_EXCERPT:_
---*---

STTR Phase I: Supersonic Inertial Separation for Carbon Capture Technologies

$3.05M USD

Funder National Science Foundation (US)
Recipient Organization Inertial Corporation
Country United States
Start Date Jun 01, 2025
End Date Mar 31, 2026
Duration 303 days
Number of Grantees 2
Roles Principal Investigator; Co-Principal Investigator
Data Source National Science Foundation (US)
Grant ID 2508025
Grant Description

The broader/commercial impact of this Small Business Technology Transfer (STTR) Phase I project is in cryogenically capturing CO2 and H2O waste from industrial exhaust streams and converting them into sellable products. It aims to simultaneously freeze water and CO2 out of industrial exhaust streams with its unique swirling axisymmetric nozzles at locations such as power plants, manufacturing plants, and cement production.

The CO2 captured using this technique can then be sold to a downstream customer looking to turn CO2 into a value-added product (e.g. CO2-to-fuel, CO2-to-building materials, etc.) and the captured water can be sold back to local municipal water systems to ease water stress in arid climates. Such an approach can reduce the deleterious impacts of industrial exhaust on local populations and enhance its commercial appeal even amid potential changes in the regulatory environment around emissions.

---*---

_RECORDED DATA:_

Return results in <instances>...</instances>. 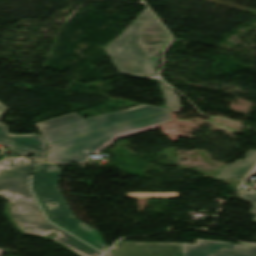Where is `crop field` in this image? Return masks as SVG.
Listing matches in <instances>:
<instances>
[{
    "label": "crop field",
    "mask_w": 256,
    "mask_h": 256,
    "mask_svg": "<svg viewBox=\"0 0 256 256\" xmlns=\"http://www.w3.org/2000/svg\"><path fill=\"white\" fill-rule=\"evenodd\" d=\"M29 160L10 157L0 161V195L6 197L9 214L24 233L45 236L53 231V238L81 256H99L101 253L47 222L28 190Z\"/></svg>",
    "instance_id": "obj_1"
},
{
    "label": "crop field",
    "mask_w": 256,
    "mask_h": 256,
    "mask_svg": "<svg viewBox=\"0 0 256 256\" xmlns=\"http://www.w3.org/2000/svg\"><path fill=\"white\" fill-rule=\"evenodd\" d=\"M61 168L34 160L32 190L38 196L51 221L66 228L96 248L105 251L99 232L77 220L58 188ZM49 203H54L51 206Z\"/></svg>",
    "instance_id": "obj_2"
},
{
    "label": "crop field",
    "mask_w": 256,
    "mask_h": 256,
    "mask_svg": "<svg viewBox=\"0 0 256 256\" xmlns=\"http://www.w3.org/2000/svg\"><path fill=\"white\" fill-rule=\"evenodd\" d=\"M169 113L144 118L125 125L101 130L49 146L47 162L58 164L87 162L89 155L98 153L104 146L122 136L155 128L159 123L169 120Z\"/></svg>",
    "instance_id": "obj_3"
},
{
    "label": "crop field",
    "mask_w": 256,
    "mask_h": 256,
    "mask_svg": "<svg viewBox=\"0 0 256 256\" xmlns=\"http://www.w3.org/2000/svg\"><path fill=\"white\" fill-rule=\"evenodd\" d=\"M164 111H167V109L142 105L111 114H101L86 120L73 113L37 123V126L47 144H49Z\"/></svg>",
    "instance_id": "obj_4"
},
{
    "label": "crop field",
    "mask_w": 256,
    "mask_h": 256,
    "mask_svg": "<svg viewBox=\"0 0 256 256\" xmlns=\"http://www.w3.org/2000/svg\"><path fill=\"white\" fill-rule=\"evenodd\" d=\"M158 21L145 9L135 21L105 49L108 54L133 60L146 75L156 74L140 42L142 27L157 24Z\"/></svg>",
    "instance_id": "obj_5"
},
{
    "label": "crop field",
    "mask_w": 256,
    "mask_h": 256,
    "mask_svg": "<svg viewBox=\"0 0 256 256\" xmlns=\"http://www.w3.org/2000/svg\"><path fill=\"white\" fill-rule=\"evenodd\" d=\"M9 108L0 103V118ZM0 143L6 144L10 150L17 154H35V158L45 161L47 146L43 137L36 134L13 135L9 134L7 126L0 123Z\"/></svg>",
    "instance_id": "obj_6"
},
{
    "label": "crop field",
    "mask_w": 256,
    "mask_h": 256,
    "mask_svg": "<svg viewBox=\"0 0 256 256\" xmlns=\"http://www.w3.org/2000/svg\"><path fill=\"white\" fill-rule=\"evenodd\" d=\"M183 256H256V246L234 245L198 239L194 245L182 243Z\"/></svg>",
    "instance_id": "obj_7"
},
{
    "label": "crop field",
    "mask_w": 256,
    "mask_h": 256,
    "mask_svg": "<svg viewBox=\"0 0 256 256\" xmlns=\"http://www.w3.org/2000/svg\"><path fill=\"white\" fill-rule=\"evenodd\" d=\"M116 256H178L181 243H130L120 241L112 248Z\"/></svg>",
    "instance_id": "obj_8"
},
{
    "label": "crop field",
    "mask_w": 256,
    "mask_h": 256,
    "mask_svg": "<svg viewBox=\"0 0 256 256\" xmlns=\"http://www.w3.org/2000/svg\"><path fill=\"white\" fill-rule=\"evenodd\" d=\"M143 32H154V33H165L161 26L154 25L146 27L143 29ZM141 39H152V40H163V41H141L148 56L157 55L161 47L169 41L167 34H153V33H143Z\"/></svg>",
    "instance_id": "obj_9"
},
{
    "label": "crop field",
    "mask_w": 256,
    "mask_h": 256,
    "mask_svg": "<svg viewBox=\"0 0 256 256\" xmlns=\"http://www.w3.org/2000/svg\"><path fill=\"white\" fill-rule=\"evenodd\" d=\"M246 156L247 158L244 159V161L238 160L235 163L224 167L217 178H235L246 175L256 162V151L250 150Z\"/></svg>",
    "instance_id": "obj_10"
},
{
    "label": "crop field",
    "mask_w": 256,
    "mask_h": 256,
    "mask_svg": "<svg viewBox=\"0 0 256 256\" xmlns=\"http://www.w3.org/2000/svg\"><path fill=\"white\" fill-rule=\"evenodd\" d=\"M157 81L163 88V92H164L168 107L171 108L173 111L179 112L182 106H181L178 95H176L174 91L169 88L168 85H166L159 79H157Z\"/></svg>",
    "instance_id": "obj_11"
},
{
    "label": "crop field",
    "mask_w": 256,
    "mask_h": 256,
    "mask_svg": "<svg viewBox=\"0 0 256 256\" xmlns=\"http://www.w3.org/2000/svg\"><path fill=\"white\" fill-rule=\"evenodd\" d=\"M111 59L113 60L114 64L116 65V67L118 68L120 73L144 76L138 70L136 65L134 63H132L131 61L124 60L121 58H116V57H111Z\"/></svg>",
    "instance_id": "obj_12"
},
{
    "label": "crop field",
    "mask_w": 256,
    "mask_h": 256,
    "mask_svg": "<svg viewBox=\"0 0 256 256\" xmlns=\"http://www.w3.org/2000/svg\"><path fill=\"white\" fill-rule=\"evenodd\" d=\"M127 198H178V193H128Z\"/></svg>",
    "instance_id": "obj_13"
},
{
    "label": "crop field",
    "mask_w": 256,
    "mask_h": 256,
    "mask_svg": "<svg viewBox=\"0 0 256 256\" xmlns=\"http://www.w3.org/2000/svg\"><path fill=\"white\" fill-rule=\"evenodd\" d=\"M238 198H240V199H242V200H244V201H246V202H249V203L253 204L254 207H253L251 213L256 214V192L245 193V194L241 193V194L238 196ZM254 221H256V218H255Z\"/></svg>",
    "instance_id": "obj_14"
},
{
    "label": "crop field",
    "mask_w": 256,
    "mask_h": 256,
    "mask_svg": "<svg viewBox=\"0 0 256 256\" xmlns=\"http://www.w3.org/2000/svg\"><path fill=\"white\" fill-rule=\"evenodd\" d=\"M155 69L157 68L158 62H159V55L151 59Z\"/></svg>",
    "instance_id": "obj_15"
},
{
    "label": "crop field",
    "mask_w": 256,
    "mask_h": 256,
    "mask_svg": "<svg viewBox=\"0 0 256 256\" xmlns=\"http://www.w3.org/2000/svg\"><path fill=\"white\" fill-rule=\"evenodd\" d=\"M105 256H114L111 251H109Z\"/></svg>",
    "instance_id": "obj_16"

---*---

_OBJECTIVES:_
a) Answer these from the carbon capture grant excerpt:
(i) Which organization received the grant?
(ii) What end date is listed?
(iii) To whom can the captured water be sold?
b) Duplicate the carbon capture grant excerpt, starting at "Recipient Organization Inertial" and ending at "and cement production.".
c) Pick up the carbon capture grant excerpt after its final sentence and keep writing.

_ANSWERS TO THE TASKS:_
a)
(i) Inertial Corporation
(ii) Mar 31, 2026
(iii) Local municipal water systems

b)
Recipient Organization Inertial Corporation
Country United States
Start Date Jun 01, 2025
End Date Mar 31, 2026
Duration 303 days
Number of Grantees 2
Roles Principal Investigator; Co-Principal Investigator
Data Source National Science Foundation (US)
Grant ID 2508025
Grant Description

The broader/commercial impact of this Small Business Technology Transfer (STTR) Phase I project is in cryogenically capturing CO2 and H2O waste from industrial exhaust streams and converting them into sellable products. It aims to simultaneously freeze water and CO2 out of industrial exhaust streams with its unique swirling axisymmetric nozzles at locations such as power plants, manufacturing plants, and cement production.

c)
The intellectual merit of the project lies in the design, validation, and optimization of an axisymmetric swirling flow nozzle that enables simultaneous freezing of H2O and CO2 followed by their inertial separation. At its core, the technology involves pressurization of the flue gas exhausted from an industrial source and then accelerating it out at high supersonic speeds.

During this flue gas expansion, static temperature and pressure of the exhaust stream are lowered so much that the H2O and CO2 freeze into solid particles. These solid particles are heavier than the surrounding gas and can be separated from the rest of the flow by adding a strong swirling component that migrates the solid particles to the outer regions of the flow.

The H2O and CO2 are then removed, and the remaining core flow passes through a power recovery turbine to reduce operational costs.

This award reflects NSF's statutory mission and has been deemed worthy of support through evaluation using the Foundation's intellectual merit and broader impacts review criteria.